The duty of disclosure is not new, with the current disclosure framework applying to all cases where a criminal investigation began on or after 4 April 2005. At best, material has not been fully and properly reviewed by the prosecutor. At worst, material has been reviewed by the prosecutor, but has not been properly disclosed. All such scenarios where there has been a failure in disclosure potentially amount to negligence on behalf of the prosecuting authority, who have a duty to review and disclose material in accordance with the legal framework in place.

Costs, budgets and volume of material. Can these really be to blame? Or is it simply bad practice, which has been allowed to happen and continues to happen?

It is a question of regulation and monitoring. Whatever systems the CPS have in place, it is clearly failing and so calls for an independent body to review. An effective review cannot take place internally, from within the organisation where there are seemingly many failures, that are likely to have been occurring for many, many years.

In civil litigation a ‘dedicated disclosure working group’ exists seeking to completely overhaul civil disclosure. The CPS should consider implementing a similar working group for criminal cases, to avoid evidence not being disclosed in a responsible manner. Whilst civil disclosure itself cannot be used as a comparator for criminal disclosure, due to the stark differences in the regimes, the principle of a ‘working group’ should be followed.

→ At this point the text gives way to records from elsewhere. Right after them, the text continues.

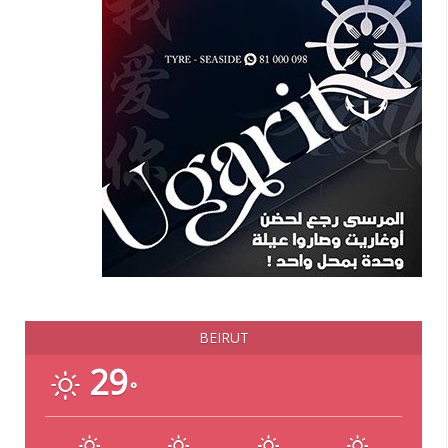
BEIRUT
29
°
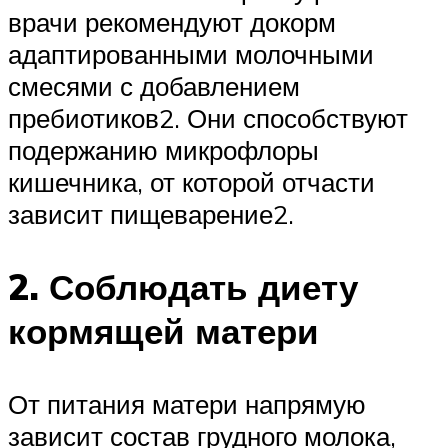
врачи рекомендуют докорм
адаптированными молочными
смесями с добавлением
пребиотиков2. Они способствуют
подержанию микрофлоры
кишечника, от которой отчасти
зависит пищеварение2.
2. Соблюдать диету
кормящей матери
От питания матери напрямую
зависит состав грудного молока,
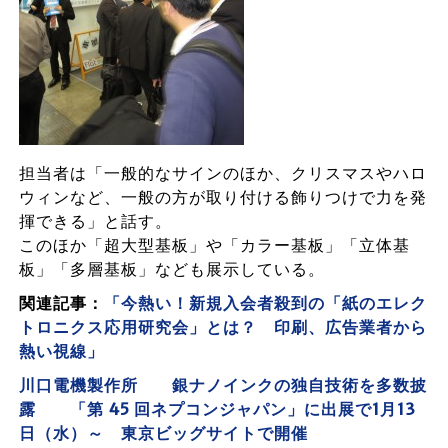
担当者は「一般的なサインのほか、クリスマスやハロ
ウィンなど、一般の方が取り付ける飾りつけで力を発
揮できる」と話す。
このほか「超大型基板」や「カラー基板」「立体基
板」「多層基板」なども展示している。
関連記事：
「今熱い！新規入会者殺到の「紙のエレク
トロニクス応用研究会」とは？ 印刷、広告業者から
熱い視線」
川口電機製作所 銀ナノインクの独自技術を多数披
露 「第 45 回ネプコンジャパン」に出展で1月13
日（水）～ 東京ビッグサイトで開催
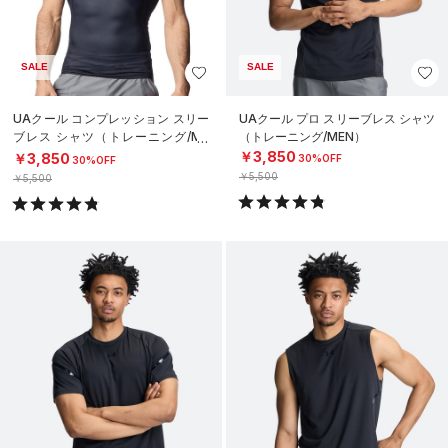
SALE
SALE
UAクール コンプレッション スリー
UAクール プロ スリーブレス シャツ
ブレス シャツ（トレーニング/ME
（トレーニング/MEN）
N）
￥3,850
￥3,850
30%OFF
30%OFF
￥5,500
￥5,500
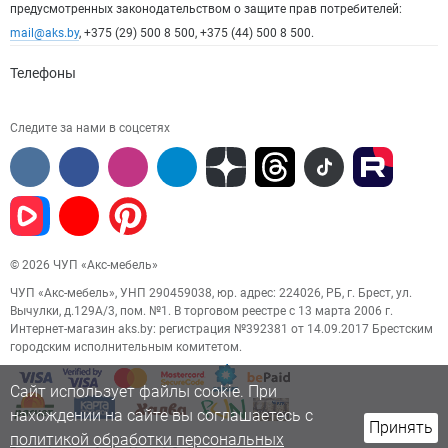
предусмотренных законодательством о защите прав потребителей:
mail@aks.by
, +375 (29) 500 8 500, +375 (44) 500 8 500.
Телефоны
Следите за нами в соцсетях
© 2026 ЧУП «Акс-мебель»
ЧУП «Акс-мебель», УНП 290459038, юр. адрес: 224026, РБ, г. Брест, ул.
Вычулки, д.129А/3, пом. №1. В торговом реестре с 13 марта 2006 г.
Интернет-магазин aks.by: регистрация №392381 от 14.09.2017 Брестским
городским исполнительным комитетом.
Сайт использует файлы cookie. При
нахождении на сайте вы соглашаетесь с
Принять
политикой обработки персональных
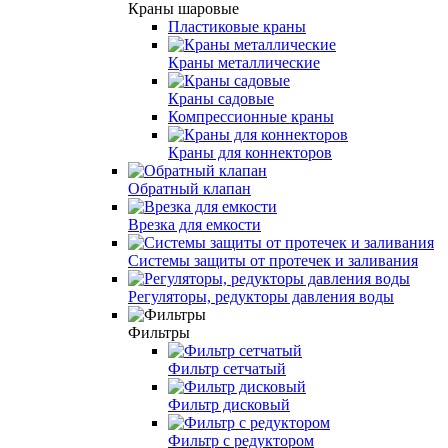
Краны шаровые
Пластиковые краны
Краны металлические
Краны садовые
Компрессионные краны
Краны для коннекторов
Обратный клапан
Врезка для емкости
Системы защиты от протечек и заливания
Регуляторы, редукторы давления воды
Фильтры
Фильтр сетчатый
Фильтр дисковый
Фильтр с редуктором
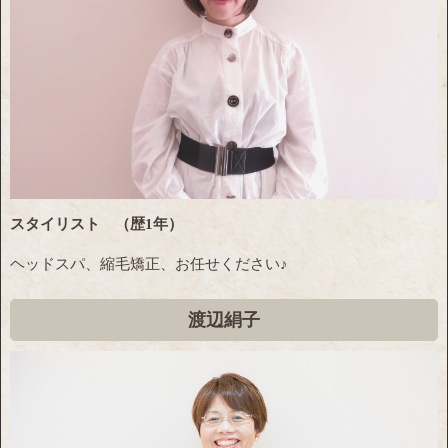
スタイリスト （歴1年）
ヘッドスパ、縮毛矯正、お任せください♪
渡辺絹子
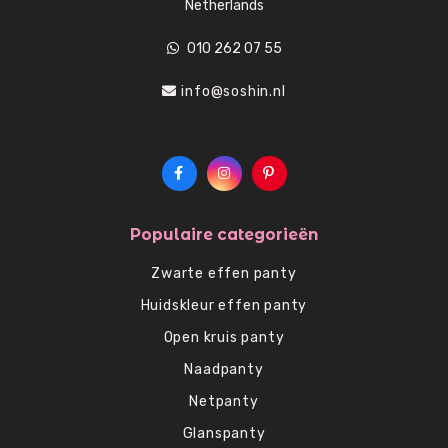
Netherlands
010 262 07 55
info@soshin.nl
Populaire categorieën
Zwarte effen panty
Huidskleur effen panty
Open kruis panty
Naadpanty
Netpanty
Glanspanty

Such a ‘working group’ focussing on criminal disclosure issues within the CPS should be comprised of CPS lawyers, SFO and FCA lawyers, criminal defence lawyers and Judges. It is envisaged that the working group would identify the issues and extent of CPS disclosure failures, propose remedies to the disclosure regime, along with the implementation and effective management of the disclosure regime, with a training program for CPS lawyers and a timetable to implementation.

The fact that no dedicated working group currently exists is, quite frankly, an oversight. The disclosure issues within the CPS are endemic and a radical overhaul is long overdue.


Emmeline Coerkamp

Byrne and Partners LLP


Emmeline Coerkamp is a criminal litigation lawyer with experience of a range of white collar crime matters. She has expertise in defending complex criminal fraud prosecutions, particularly matters brought by the Serious Fraud Office (SFO), as well as HM Revenue and Customs (HMRC) and the Crown Prosecution Service (CPS). She also has experience of confiscation proceedings.


Byrne and Partners is a dedicated commercial and criminal litigation practice based in the heart of London. Our experience and boutique profile means we are able to combine the highest levels of individual partner attention and quality service with very reasonable charge-out rates.

1 Comment
  1. Jan Ade says

    I have been a victim of a miscarriage of justice, due to non disclosure of evidence.

    Why has no investigator or CPS Prosecuting Lawyer been charged with a criminal offence and publically named and shamed, as those who are wrongly convicted are.

    A finding of being in contempt of court may result from a failure to obey a lawful order of a court, showing disrespect for the judge, disruption of the proceedings through poor behaviour, or non-disclosure of material, which in doing so is deemed likely to jeopardize a fair trial. A judge may impose sanctions such as a fine or jail for someone found guilty of contempt of court.

    If non – disclosure of material, which prevents a fair trial occurs, why has no one been charged with Contempt of Court.

    I sent a report and a dossier of evidence – from a SAR to the CPS, demonstrating the deliberate, successful attempts to pervert the Course of Justice by the CPS employed case lawyer. I have heard she is now no longer employed by the CPS. I have not received an apology and I don’t expect I ever will. The response I have had from the CPS and the Attorney Generals Office is one of annoyance for exposing, with evidence, the tried and tested methods to secure convictions.